Deborah Terry, vice chancellor with Curtin University and Li Hexing, president of Shanghai University of Electric Power, shake hands after the signing of a memorandum of understanding to enhance joint education and research projects.

Shanghai will cooperate with Australian universities to train English-speaking talent on electric power to facilitate China's Belt and Road Initiative.

The Shanghai University of Electric Power signed a memorandum of understanding on Monday with Curtin University in Western Australia during the Electric Forum of Shanghai in Yangpu District.

Officials from Australia's Notre Dame University and Edith Cowan University also negotiated with other local universities, including the University of Shanghai for Science and Technology and Shanghai Polytechnic University, on joint training schemes, especially with regard to electric power majors.

China needs more foreign language-speaking professionals on electric power, as a result of domestic power suppliers investing and signing contracts for projects with Belt and Road nations according to the national strategy, said Li Hexing, president of Shanghai University of Electric Power.

To help to meet demand, the local university will send its students and faculty to study in Australia to enhance their language ability as well as professional skills.  Scientific engineering professors from Australia will also be invited to teach at local classes.

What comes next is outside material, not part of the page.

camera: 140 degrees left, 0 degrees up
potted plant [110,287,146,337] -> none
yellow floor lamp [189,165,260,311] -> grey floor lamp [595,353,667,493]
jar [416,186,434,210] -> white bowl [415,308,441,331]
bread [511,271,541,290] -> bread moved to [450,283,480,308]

About 7,300 Chinese students studied abroad in Western Australia in 2016 for university, vocational, English language and professional studies, Suzanne Ellery, Western Australia's minister for education and training, told Shanghai Daily at the sideline of the forum.

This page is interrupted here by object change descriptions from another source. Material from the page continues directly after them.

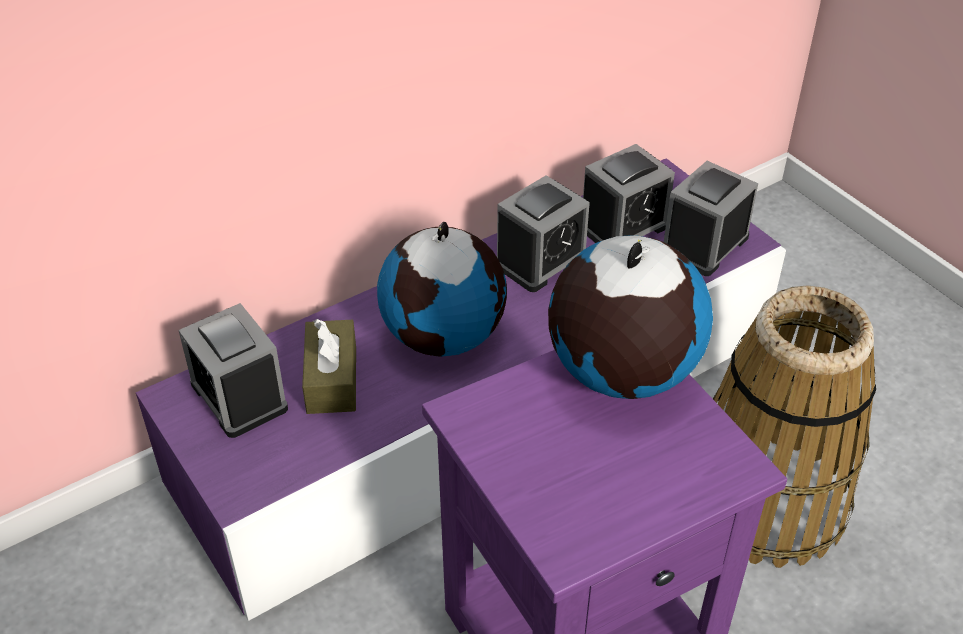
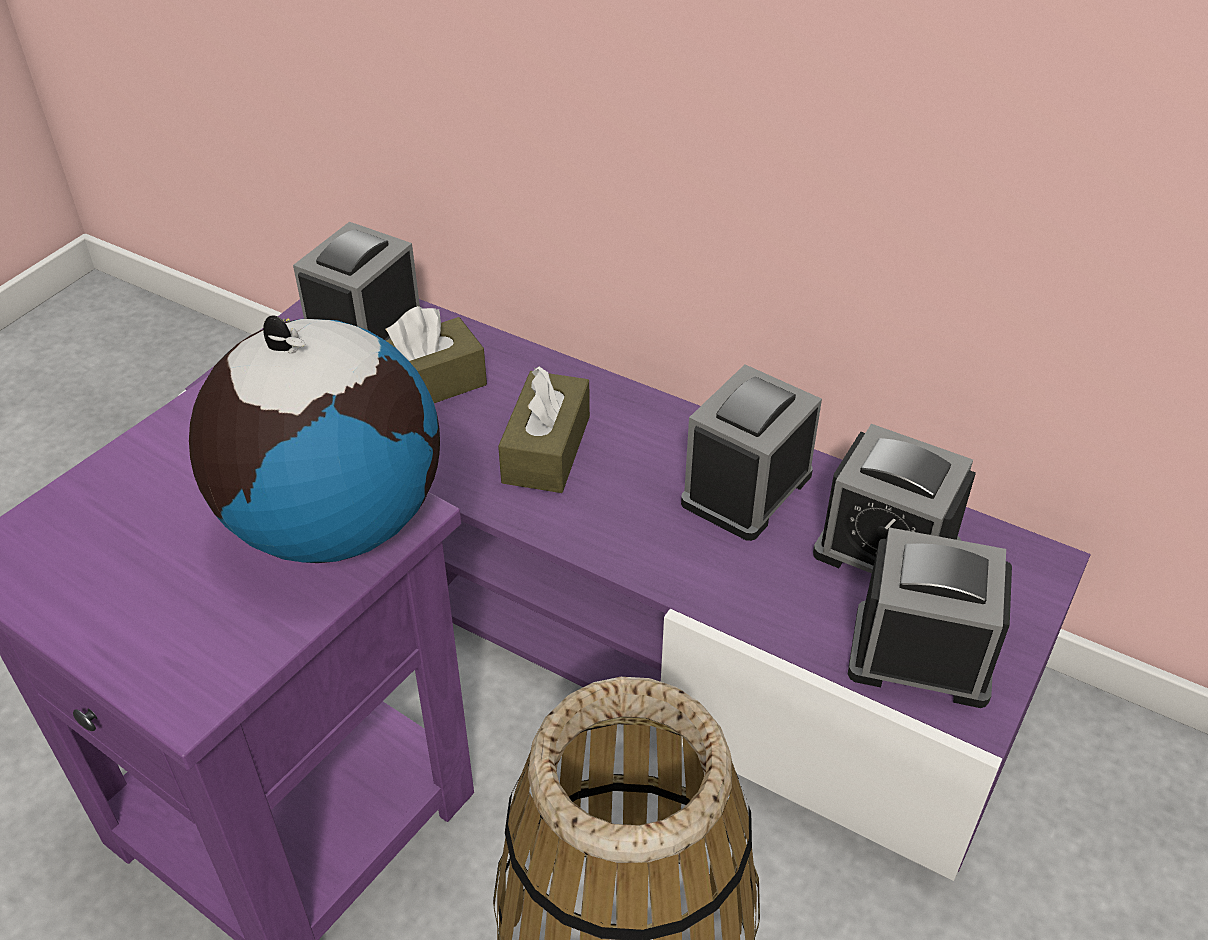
camera: 65 degrees right, 0 degrees up
globe [377,222,507,357] -> brown tissue box [498,366,590,493]
alarm clock [496,175,590,292] -> alarm clock turned 105 degrees clockwise [681,364,822,541]

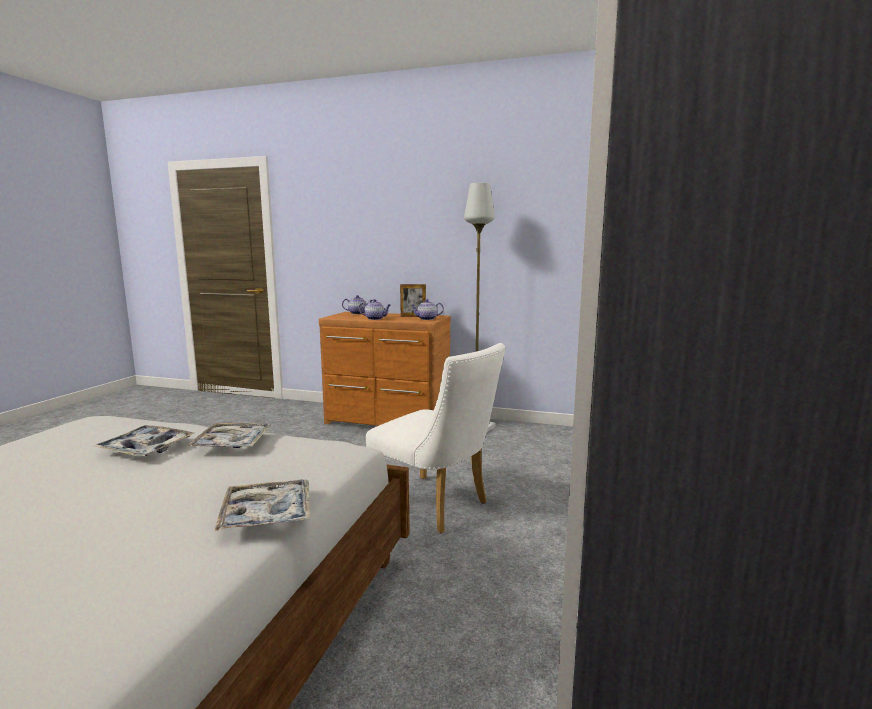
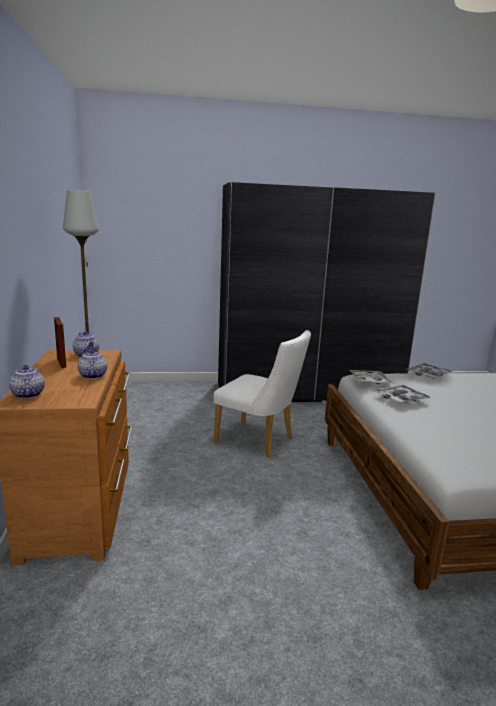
camera: 115 degrees left, 5 degrees up
tray [94,425,194,456] -> tray moved to [350,370,394,384]
white chair [366,343,505,533] -> white chair turned 105 degrees clockwise [214,330,311,458]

She led a delegation of 40 officials from Western Australian universities, training institutes and colleges to Shanghai to build better collaboration.

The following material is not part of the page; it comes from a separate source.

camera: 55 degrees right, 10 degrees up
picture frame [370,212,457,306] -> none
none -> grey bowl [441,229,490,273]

"We want more joint research opportunities and encourage more students to study in Western Australia," Ellery said.

Many of the graduates from Shanghai University of Electric Power have been sent to Indonesia, Cambodia, Pakistan and other Belt and Road nations to help to operate and manage power projects set up by Chinese companies.

The university has also trained over 60 government officials and electric company staff from countries including Nepal, Poland, Russia, Indonesia, Malaysia, Vietnam, Pakistan, and Thailand.

The university recruited over 200 undergraduate and postgraduate students from these nations, most of whom have been working as core employees for China-invested electric power projects in their countries, according to the university.

To expand such training sessions, the university has taken a lead to establish an International Academic Forum for the Development of Electric Power Technologies with 10 global electric power universities from countries such as the United Kingdom, Germany, Australia and Russia.

Furthermore, the university has also set up a Sino-Portuguese cultural exchange center to train professionals for Portuguese-speaking nations.

China's State Grid as well as the state-owned Power Construction and Datang corporations, for instance, have invested in electric power projects in Portugal, Brazil, Mozambique and Angola.